I sat my father down in the kitchen so I could interview him about his father. His father had died 5 years prior and though the wounds had healed you could still see the scars and the pain behind my father’s eyes. I asked him the question: what was the best thing your father has ever done for you? With the other questions he took time to think about it, shuffling through his memories, but with this question he took no time at all. He answered, “He was present and made sure I knew it.”
My grandfather grew up in Philadelphia with his mom, Mary, and his father, Saul. Saul was never a good father, he was always jealous of my grandfather for his accomplishments and his life. My grandfather didn’t want to be like this, he wanted to be there for his kids, he wanted his children to love him, they did.

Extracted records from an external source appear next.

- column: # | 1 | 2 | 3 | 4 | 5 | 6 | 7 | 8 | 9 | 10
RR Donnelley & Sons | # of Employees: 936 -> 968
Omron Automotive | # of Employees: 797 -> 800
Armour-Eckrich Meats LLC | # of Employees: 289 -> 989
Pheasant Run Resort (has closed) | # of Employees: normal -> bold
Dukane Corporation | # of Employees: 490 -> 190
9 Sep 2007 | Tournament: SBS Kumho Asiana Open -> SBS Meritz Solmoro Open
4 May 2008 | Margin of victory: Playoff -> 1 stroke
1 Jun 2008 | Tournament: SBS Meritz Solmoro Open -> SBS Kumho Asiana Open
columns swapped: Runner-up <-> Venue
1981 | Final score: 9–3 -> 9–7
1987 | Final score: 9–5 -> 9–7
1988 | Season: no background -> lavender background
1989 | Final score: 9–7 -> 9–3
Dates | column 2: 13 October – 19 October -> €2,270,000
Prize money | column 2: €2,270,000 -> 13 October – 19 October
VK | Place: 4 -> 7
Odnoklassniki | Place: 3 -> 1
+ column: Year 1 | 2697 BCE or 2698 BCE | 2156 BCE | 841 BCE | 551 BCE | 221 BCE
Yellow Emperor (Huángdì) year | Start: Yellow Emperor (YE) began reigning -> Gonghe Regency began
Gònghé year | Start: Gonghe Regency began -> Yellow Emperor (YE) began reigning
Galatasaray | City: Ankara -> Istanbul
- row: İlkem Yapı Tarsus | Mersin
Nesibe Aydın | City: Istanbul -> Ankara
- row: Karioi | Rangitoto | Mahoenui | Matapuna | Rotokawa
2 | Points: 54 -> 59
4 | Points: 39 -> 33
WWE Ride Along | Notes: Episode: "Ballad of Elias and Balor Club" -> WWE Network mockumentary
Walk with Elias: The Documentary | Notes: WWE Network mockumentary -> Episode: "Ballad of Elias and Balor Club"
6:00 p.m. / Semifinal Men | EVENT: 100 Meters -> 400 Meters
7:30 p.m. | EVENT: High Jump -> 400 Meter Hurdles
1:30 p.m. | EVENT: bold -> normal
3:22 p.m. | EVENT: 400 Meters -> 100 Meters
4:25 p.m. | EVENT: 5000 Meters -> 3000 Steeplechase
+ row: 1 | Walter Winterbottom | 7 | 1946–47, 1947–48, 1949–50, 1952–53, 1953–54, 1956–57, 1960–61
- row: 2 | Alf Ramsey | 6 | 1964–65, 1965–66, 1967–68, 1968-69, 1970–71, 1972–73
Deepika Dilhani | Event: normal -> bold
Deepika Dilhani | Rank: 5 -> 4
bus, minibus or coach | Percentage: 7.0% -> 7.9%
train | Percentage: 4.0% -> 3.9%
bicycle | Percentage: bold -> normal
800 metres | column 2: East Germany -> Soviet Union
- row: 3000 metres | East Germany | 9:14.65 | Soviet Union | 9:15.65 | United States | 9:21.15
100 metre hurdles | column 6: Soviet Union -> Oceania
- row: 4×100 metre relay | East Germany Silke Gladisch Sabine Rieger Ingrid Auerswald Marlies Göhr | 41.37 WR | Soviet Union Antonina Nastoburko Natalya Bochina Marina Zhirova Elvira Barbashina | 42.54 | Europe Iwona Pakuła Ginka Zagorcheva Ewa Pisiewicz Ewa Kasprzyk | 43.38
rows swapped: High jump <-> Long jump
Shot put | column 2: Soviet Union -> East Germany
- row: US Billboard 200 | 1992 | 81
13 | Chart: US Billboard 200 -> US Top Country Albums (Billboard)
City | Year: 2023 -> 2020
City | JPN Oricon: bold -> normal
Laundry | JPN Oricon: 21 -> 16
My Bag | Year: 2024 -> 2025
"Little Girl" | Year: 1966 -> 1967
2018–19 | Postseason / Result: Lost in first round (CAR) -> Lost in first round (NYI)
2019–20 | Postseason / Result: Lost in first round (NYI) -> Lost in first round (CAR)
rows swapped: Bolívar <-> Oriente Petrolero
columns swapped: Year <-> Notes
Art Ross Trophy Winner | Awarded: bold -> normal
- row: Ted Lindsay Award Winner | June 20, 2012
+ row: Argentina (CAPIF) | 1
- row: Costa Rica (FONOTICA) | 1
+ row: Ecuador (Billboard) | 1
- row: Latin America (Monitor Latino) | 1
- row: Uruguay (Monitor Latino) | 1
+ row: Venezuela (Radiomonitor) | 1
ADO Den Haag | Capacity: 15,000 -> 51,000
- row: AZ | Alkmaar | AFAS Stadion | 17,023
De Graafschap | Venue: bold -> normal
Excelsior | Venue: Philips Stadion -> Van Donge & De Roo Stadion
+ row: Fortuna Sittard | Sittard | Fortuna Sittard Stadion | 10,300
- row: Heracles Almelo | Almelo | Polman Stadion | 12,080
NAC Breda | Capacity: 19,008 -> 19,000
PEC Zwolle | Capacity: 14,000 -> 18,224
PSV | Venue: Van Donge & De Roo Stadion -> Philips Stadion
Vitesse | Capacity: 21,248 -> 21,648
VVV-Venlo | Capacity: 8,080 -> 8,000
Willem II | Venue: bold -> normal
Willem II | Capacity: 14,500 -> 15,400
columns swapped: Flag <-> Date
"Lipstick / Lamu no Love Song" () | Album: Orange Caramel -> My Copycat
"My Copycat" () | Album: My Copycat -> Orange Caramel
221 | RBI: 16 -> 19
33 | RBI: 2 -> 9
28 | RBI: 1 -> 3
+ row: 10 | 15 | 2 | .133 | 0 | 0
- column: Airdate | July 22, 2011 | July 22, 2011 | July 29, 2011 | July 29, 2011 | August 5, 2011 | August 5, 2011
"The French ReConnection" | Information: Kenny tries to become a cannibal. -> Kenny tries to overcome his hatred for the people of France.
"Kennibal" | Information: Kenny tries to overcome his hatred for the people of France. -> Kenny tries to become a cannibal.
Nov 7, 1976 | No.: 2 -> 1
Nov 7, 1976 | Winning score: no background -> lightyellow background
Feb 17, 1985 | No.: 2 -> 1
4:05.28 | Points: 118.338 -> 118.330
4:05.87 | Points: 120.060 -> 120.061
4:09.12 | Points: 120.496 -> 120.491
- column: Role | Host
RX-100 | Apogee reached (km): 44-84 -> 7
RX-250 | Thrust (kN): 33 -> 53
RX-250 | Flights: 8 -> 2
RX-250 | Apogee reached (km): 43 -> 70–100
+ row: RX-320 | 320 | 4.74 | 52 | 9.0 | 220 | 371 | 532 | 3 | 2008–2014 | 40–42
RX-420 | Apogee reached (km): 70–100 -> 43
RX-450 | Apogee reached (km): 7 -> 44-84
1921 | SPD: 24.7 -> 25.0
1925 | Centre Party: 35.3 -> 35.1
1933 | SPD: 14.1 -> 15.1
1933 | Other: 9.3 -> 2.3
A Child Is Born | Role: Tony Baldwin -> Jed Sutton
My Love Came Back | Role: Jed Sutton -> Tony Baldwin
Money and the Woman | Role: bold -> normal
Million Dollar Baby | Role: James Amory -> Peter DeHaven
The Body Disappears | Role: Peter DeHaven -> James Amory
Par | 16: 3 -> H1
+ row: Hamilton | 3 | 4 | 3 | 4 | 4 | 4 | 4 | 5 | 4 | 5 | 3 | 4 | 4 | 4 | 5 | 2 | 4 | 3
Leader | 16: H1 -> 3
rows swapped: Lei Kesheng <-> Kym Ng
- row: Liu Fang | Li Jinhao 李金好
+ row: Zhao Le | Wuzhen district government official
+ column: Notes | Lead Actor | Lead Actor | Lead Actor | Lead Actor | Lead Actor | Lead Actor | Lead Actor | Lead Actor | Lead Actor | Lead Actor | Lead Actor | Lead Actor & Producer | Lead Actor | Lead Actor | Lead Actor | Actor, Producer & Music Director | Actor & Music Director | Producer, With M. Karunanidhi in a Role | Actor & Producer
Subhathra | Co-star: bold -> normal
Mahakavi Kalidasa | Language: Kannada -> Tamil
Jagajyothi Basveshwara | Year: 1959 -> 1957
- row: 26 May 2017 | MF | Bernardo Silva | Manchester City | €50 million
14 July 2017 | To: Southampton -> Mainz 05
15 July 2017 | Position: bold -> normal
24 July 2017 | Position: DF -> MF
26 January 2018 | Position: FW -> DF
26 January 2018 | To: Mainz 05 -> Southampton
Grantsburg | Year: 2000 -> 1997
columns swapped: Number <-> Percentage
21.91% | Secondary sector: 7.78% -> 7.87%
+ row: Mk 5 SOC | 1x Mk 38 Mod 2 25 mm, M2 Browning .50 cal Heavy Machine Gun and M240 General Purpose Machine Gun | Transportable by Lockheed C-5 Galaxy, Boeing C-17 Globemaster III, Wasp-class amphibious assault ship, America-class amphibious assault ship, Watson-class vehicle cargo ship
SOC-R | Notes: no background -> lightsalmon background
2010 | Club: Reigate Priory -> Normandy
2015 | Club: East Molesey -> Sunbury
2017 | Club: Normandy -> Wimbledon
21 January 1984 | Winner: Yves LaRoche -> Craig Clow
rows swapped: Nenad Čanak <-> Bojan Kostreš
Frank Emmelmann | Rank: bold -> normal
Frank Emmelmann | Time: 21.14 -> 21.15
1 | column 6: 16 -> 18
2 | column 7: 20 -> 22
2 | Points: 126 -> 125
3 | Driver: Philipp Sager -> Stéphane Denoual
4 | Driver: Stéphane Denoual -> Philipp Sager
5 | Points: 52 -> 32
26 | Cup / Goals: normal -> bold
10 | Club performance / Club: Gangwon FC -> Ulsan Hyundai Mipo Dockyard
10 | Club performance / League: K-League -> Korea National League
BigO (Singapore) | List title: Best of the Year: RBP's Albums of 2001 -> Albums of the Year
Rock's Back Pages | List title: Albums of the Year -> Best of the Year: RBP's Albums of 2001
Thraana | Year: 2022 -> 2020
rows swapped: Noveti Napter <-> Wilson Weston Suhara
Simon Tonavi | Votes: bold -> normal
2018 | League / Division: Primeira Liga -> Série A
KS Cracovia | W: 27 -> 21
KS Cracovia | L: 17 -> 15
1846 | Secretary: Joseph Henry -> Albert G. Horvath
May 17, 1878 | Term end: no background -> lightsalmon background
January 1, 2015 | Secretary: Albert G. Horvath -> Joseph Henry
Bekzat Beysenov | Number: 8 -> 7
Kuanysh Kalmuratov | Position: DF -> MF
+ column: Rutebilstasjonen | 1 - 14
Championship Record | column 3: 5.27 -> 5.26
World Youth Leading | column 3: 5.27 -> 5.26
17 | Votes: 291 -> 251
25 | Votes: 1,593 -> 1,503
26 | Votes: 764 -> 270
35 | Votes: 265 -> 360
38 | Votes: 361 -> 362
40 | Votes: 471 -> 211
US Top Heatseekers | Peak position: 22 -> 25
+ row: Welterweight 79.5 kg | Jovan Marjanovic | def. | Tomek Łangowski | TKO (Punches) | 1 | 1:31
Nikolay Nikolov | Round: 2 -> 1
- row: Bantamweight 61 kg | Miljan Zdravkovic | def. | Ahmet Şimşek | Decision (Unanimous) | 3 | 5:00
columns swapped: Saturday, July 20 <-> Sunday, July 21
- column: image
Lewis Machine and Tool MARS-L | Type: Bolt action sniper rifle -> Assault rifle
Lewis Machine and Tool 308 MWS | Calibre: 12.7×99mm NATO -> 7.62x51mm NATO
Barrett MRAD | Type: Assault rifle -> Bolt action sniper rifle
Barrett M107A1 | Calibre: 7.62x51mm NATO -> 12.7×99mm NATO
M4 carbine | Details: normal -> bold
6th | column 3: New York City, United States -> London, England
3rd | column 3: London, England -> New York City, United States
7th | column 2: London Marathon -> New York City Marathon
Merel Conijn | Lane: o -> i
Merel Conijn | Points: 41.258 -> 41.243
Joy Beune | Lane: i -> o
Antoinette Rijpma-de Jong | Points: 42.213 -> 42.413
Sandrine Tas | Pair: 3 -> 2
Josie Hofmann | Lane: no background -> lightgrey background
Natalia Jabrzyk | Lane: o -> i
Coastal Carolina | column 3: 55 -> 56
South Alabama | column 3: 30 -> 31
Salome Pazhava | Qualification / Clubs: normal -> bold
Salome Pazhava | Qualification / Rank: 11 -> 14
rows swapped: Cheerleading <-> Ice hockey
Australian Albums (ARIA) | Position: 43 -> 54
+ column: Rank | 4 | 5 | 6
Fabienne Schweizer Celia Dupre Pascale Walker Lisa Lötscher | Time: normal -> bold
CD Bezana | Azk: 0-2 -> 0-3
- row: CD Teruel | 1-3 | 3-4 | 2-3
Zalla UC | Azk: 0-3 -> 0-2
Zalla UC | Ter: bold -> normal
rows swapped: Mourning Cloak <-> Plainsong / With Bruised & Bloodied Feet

My grandfather was a family therapist. He helped people process and deal with emotions. How to shuffle through them and help people find the light in the darkest of times. He had to transform himself for his patients, he dug through their lives as if they were filing cabinets to find the best and the happiest of times to remind each of them how much they truly had. He used his own pain and his own trauma to feel empathy and made each of his patients feel special and treasured. If you dug past his pessimistic and stubborn outside you found the good and the incredible within him.
The first time my mother ever met my grandfather was on a sunny Monday in New York. Her and my father waited by the curb for him to come. My father looked over my mother's shoulder and chuckled. He pointed behind her and when she turned around my grandfather was standing there in full bike gear. A bright red bike helmet, knee pads, shoulder pads, and elbow pads. The whole family still laughs at the first impression he made on my mother. One thing I still admire about my grandfather is his freeness. His ability to be himself, to express who he was without embarrassment. To love himself no matter what. His ability to not care.